▶ Source passage:
SCA Atom Binding Scenarios

This page describes in further detail the Atom Binding scenarios in the Tuscany Web 2.0 roadmap at http://tuscany.apache.org/sca-java-roadmap.html.

A broader view of all the scenarios is located at http://cwiki.apache.org/confluence/display/TUSCANYWIKI/Scenarios.

Explanation of the use of caching in HTTP is in the HTTP spec at http://tools.ietf.org/html/rfc2616. Explanation of the use of caching in Atom is explained in the Atom spec at http://tools.ietf.org/html/rfc5023.

Understanding Data Caching using ETags, Last-Modified, and other Header Commands

Atom feeds and entries can often be very large pieces of data. Since Tuscany uses the Atom data binding as one of its supported bindings, there is the potential that many requests for data may have large pieces of data associated with a request.

Hyper Text Transfer Protocol (HTTP), the basis of the web, has support to help limit or cache the amount of data shared between a client and server by adding tags to a resource reques. These header tags are the ETag and the Last-Modified tags. When used with a predicate tag such as If-Match, If-Not-Match, If-Modified-Since, If-Unmodified-Since, etc., the client and the server can avoid shipping large pieces of data when updated data is not needed.

The following entry scenarios show how Tuscany supports this form of caching throught ETags, Last-Modified, and other Header Commands.

Posting new entry data to a feed
(Show entry data post request, item does not exist on server, server response code 200, return entry data body)
Updating existing entry data in a feed
(Show data update put, If-Match precondition, item is newer and matching, matching return code 412)
Requesting existing entry data
(Show get via ETag, If-None-Match precondition, modified entry data item, matching entry body returned)

▶ Tasks to carry out:
a: On the Atom binding page, which two HTTP header tags are named as supporting data caching between client and server?
b: Duplicate everything in the Atom binding page from "Understanding Data Caching" down to "is not needed.".
c: Pick up the Atom binding scenarios page after its last line and keep writing it.
The data that come next have no connection to the Atom binding page.

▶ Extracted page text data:

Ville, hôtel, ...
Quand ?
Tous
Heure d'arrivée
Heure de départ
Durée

...

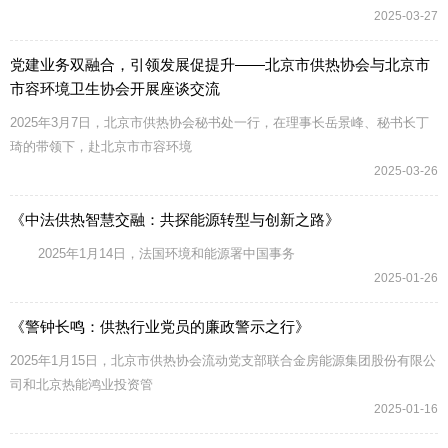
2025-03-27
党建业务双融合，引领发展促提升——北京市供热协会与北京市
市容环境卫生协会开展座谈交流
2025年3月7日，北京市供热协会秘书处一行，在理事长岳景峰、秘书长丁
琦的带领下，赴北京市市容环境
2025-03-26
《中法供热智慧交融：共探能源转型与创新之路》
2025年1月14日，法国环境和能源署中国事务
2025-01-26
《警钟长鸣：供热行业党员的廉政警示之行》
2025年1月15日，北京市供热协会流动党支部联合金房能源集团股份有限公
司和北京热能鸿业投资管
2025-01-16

* * *

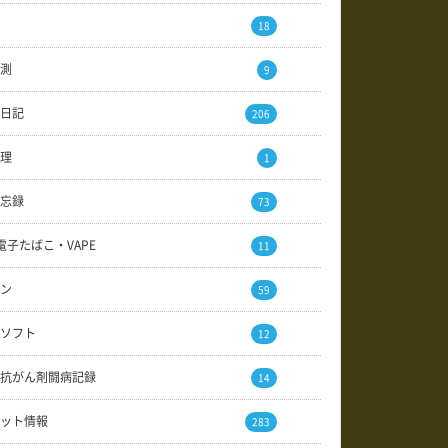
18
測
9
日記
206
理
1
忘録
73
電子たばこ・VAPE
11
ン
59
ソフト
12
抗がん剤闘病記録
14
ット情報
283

▶ Results of the tasks:
a: The ETag and the Last-Modified tags.

b:
Understanding Data Caching using ETags, Last-Modified, and other Header Commands

Atom feeds and entries can often be very large pieces of data. Since Tuscany uses the Atom data binding as one of its supported bindings, there is the potential that many requests for data may have large pieces of data associated with a request.

Hyper Text Transfer Protocol (HTTP), the basis of the web, has support to help limit or cache the amount of data shared between a client and server by adding tags to a resource reques. These header tags are the ETag and the Last-Modified tags. When used with a predicate tag such as If-Match, If-Not-Match, If-Modified-Since, If-Unmodified-Since, etc., the client and the server can avoid shipping large pieces of data when updated data is not needed.

c:
Requesting stale entry data
(Show get via ETAG, If-None-Match precondition, unmodified entry data item, not modified return code 304)
Requesting up-to-date entry data
(Show request via last-modified date, entry data is unmodified, Not modified return code 304)
Requesting out-of-date entry data
(Show request via last-modified date, entry data is modified, updated data is returned)

These items are implemented as a result of JIRA Tuscany-2477. There is a test case ProviderEntryEntityTagsTest.java that validates these scenarios via JTest.

Additionally, the following Feed scenarios are provided in the test case ProviderFeedEntityTagsTest.java (with input from Luciano on the Tuscany dev list on 2008-08-02).

Test feed basics
(Request Atom feed. Check that feed is non-null, has Id, title, and updated values. Check for Etag and Last-Modified headers)
Test Unmodified If-Match predicate
(Request feed based on existing ETag. Use If-Match predicate in request header. Expect status 200 and feed body.)
Test Unmodified If-None-Match predicate
(Request feed based on existing ETag. Use If-None-Match predicate in request header. Expect status 304, item not modified, no feed body.)
Test Unmodified If-Unmodified-Since predicate
(Request feed based on very current Last-Modified. Use If-Unmodified-Since predicate in request header. Expect status 304, item not modified, no feed body.)
Test Unmodified If-Modified-Since predicate
(Request feed based on very old Last-Modified. Use If-Modified-Since predicate in request header. Expect status 200, feed in body.)
Test Modified If-None-Match predicate
(Request feed based on existing ETag. Use If-None-Match predicate in request header. Expect status 200, feed in body.)
Test Modified If-Match predicate
(Request feed based on existing ETag. Use If-Match predicate in request header. Expect status 412, precondition failed, no feed in body.)
Test Modified If-UnModified-Since predicate
(Request feed based on very recent Last-Mod date. Use If-Unmodified-Since predicate in request header. Expect status 304, no feed in body.)
Test Modified If-Modified-Since predicate
(Request feed based on very old Last-Mod date. Use If-Modified-Since predicate in request header. Expect status 200, feed in body.)

Support of Web 2.0 data caching via ETags and Last-Modified fields allow the Tuscany user to save bandwidth and re-requests of data. Especially in the area of content feeds which can have very large data objects, the ability to cache improves server performance and reduces network bottlenecks. A full end-to-end demonstration of this network savings is being created via Jira TUSCANY-2537 which will show caching in the feed aggregator sample.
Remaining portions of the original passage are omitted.